While the principal focus of this special collection of papers is on human genetic databases used for biomedical research purposes, both Brownsword and Campbell examine forensic databases in considerable depth. At a time when the use of bioinformation for forensic purposes, and the governance thereof, are actively being reviewed in the UK,12 these discussions are timely and apposite. Significantly, both contributors (and Caulfield, too) caution against the danger that supposed “public good” justifications potentially could become a licence to commandeer or exploit genetic databases in ways that improperly sacrifice individual rights and interests. These papers demonstrate that the conceptual basis of the notion of the “public good” requires further development and analysis, particularly in the area of biobanking.
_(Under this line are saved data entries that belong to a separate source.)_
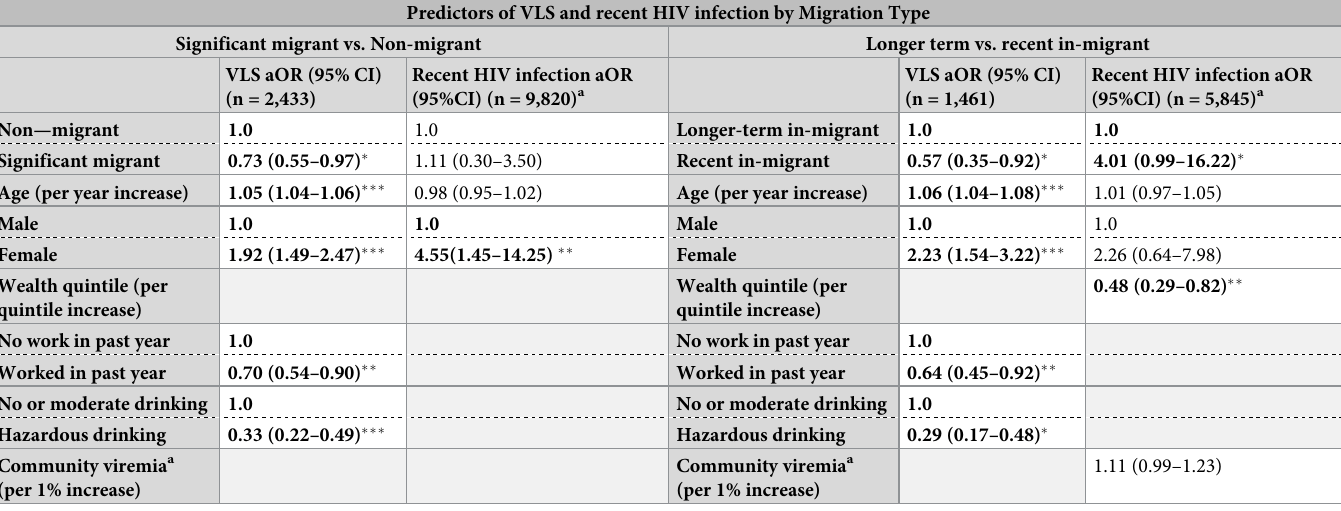
Table 4. Multivariable models of factors predicting recent HIV infection and viral load suppression by migration pattern in the 2017 Namibia Population-based HIV Impact Assessment (NAMPHIA). Predictors of VLS and recent HIV infection by Migration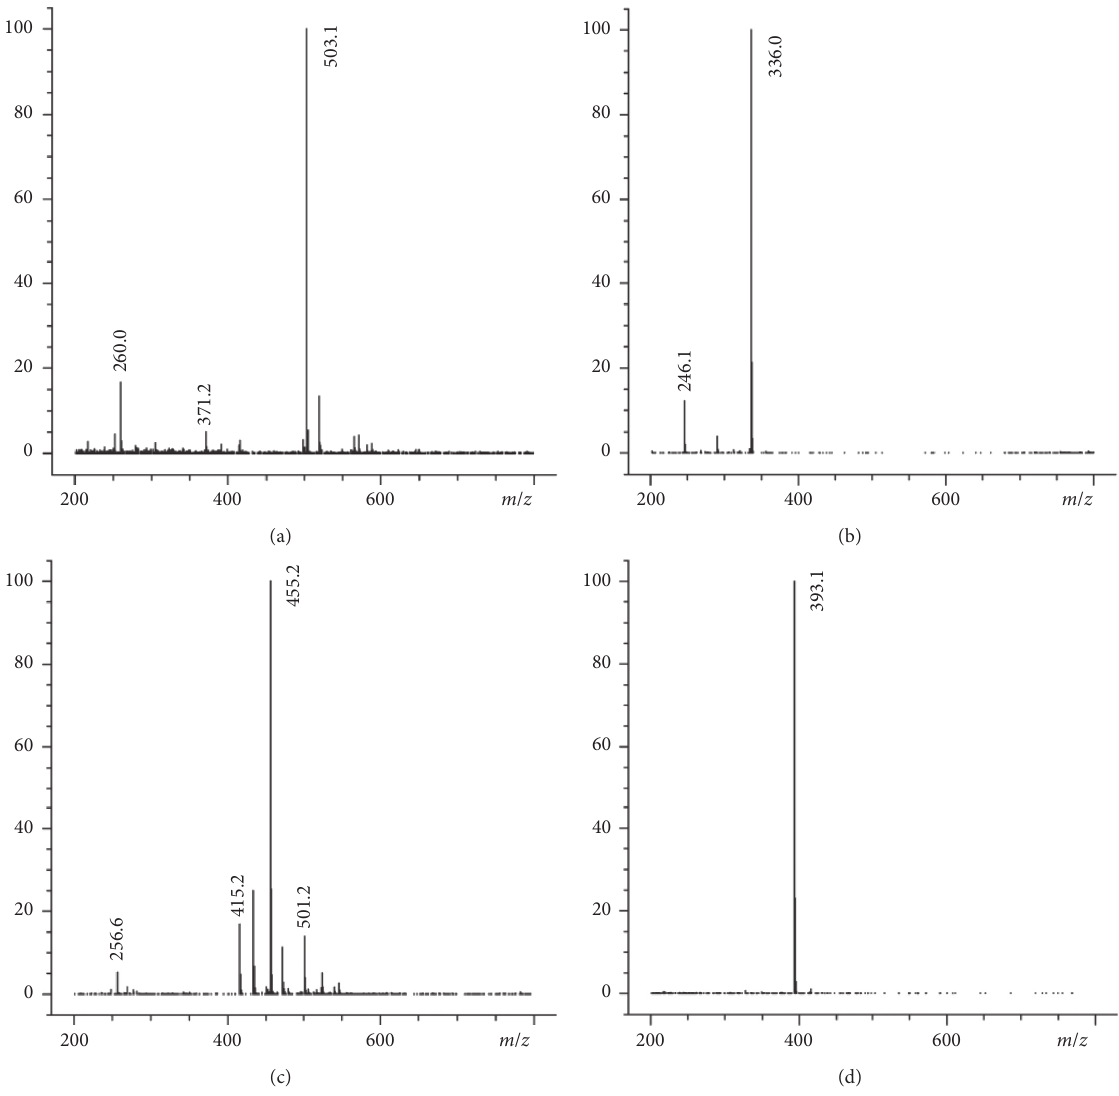
Figure 2: Full scan mass spectra for PF (a), BBR (b), SCH (c), and IS (d).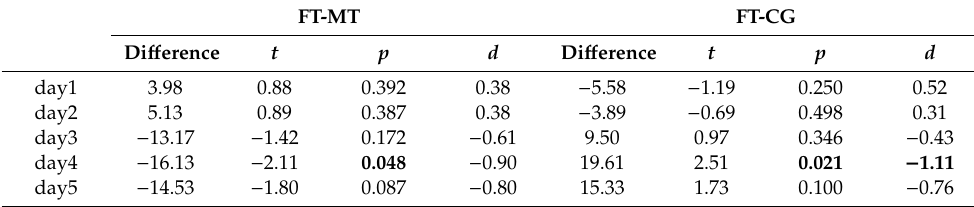
Table A8. Significance and e ff ect sizes for Deck D between the training groups.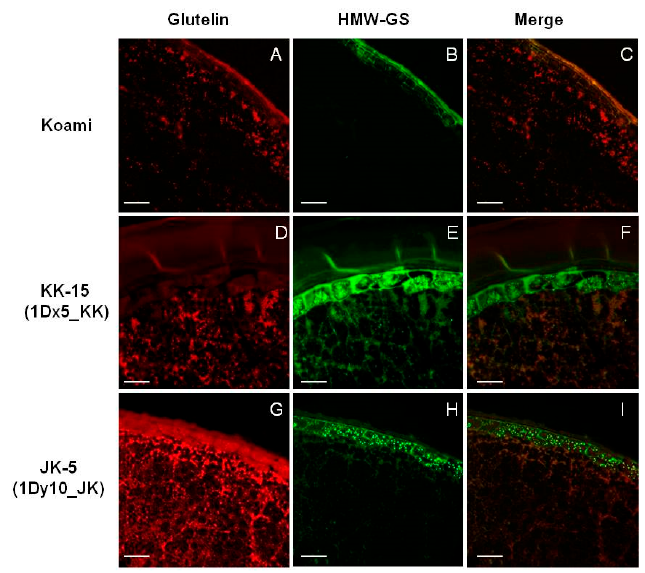
Figure 5. Immunofluorescence localization of glutelins and wheat high-molecular-weight glutenin subunits (HMW-GSs) in wild-type rice seeds of Koami ( A – C ) and transgenic rice lines KK-15 overexpressing 1Dx5_KK ( D – F ) and JK-5 overexpressing 1Dy10_JK ( G – I ). Fluorescence images were generated using red anti-glutelin antibodies ( A , D , G ) and green anti-HMW-GSs antibodies ( B , E , H ), which were then merged ( C , F , I ). White Scale bar: 100 μ m.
It is evident that further debate and scholarship is required as to when the “public good” concept properly can be invoked and used as a justification for deviating from accepted principles of medical research and human rights law. The authors’ calls for full public debate, and to embed within the governance framework now all necessary safeguards, oversight mechanisms and accountability structures to prevent future misuses or abuse, arguably should be heeded as a matter of urgency. Having said this, again, it is instructive to bear in mind Beyleveld’s observation that apparent tensions between individual and corporate rights, interests and values need not always, in fact, be as “conflictual” as they appear, but that respect for human rights enhances medical research.
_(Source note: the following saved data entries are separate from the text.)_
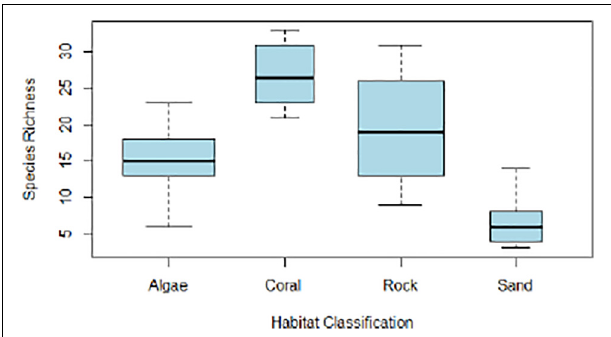
FIGURE 6 | Range of species richness values recorded by BRUVS within each habitat classification.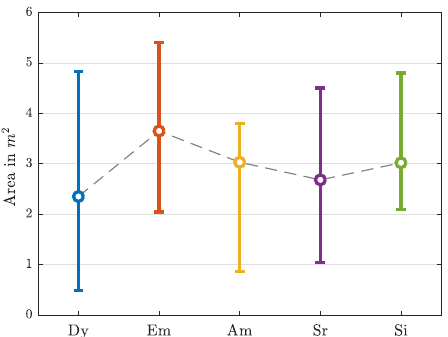
Figure 8. Median value and 95% confidence interval of the area under the standard deviation ellipse pooled for all beam directions ϕ S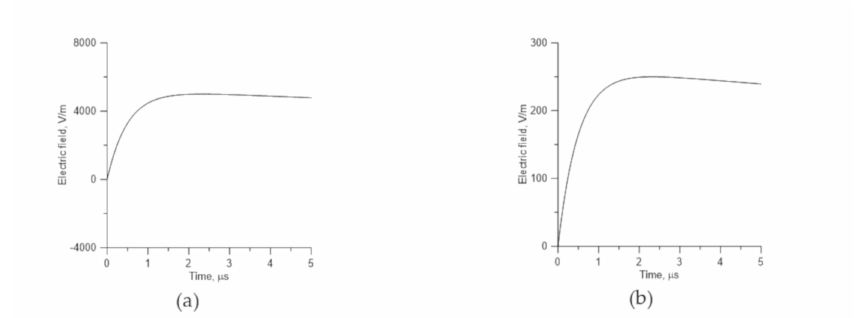
Figure 4. The electric field at ground level at a distance of ( a ) 100 m and ( b ) 2 km from the strike as predicted by Equation (50). The current at the channel base is assumed to be given by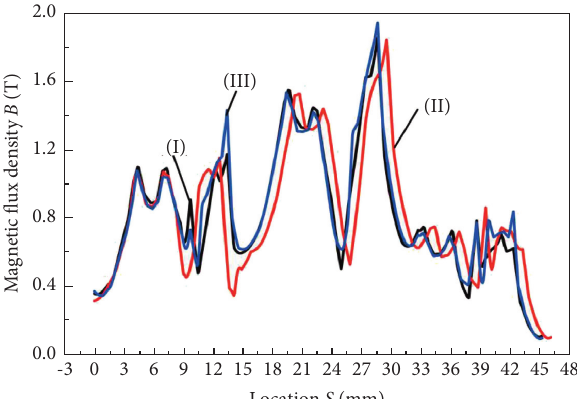
Figure 5: Magnetic field distribution in magnetic fluid sealing clearance with different axial teeth numbers (I), 1; (II), 2; and (III), 3.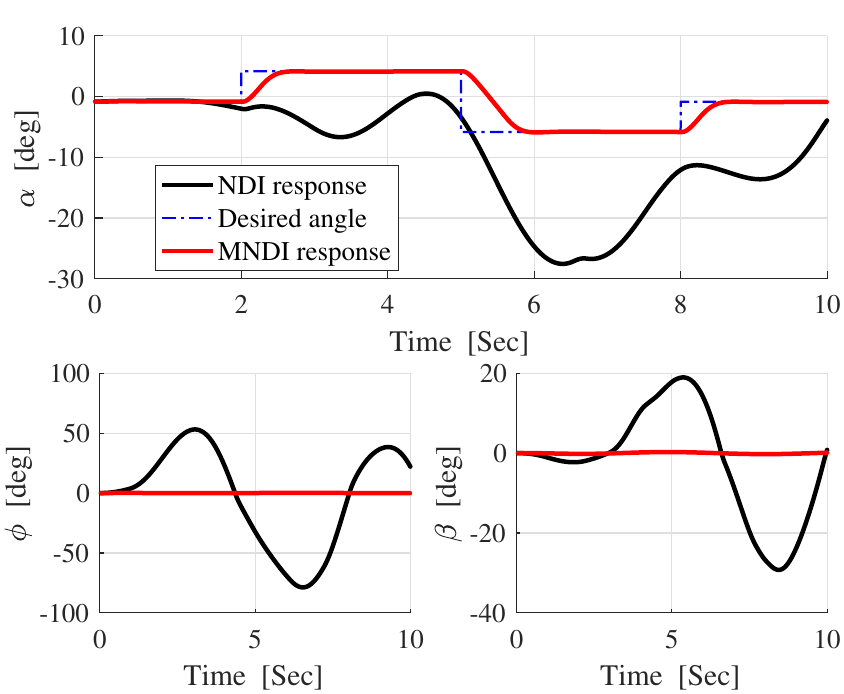
Figure 11. Attitudes response with NLDI and MNLDI with pitch angle excitation with wind disturbances and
C. CONCLUDING REMARKS AND ACKNOWLEDGEMENTS

Overall, the five papers collected here stand as testament not only to the importance of fostering and facilitating beneficial research for the public good using genetic databases to the full, but also to the wide range of challenging issues and questions that any properly constructed genetic database governance framework ought to address. Taken together, the five complementary essays go a considerable way in advancing our awareness and understanding of many key issues—and, perhaps even more significantly, towards identifying possible ways to progress both the domestic and global quests to formulate practically workable, normatively sound, appropriate and effective governance mechanisms.
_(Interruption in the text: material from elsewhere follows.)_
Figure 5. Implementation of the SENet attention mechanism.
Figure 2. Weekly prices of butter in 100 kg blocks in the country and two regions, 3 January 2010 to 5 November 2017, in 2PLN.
The five papers presented here were originally given as seminar presentations, as part of a seminar series on governing genetic databases held at the Ethox Centre, University of Oxford, during 2006. As co-convenors of that seminar series, and co-editors of the articles in this special symposium journal issue collection, we are indebted to all of the participants for giving so generously of their time and energy. Grateful thanks also to the Ethox Centre and the Oxford Genetics Knowledge Park for hosting and supporting the seminar series, and to Michael Parker and all of our colleagues at the Ethox Centre. The idea for this series emerged from research conducted in the Governing Genetic Databases project (2006-2008) that is funded under the Wellcome Trust’s Biomedical Ethics programme (award ref: 076070/Z/04/Z). Finally, we wish to thank the present and former editors of the King’s College Law Journal for giving us the honour of filling the journal’s inaugural special issue, and also the production staff and anonymous referees for their support and assistance.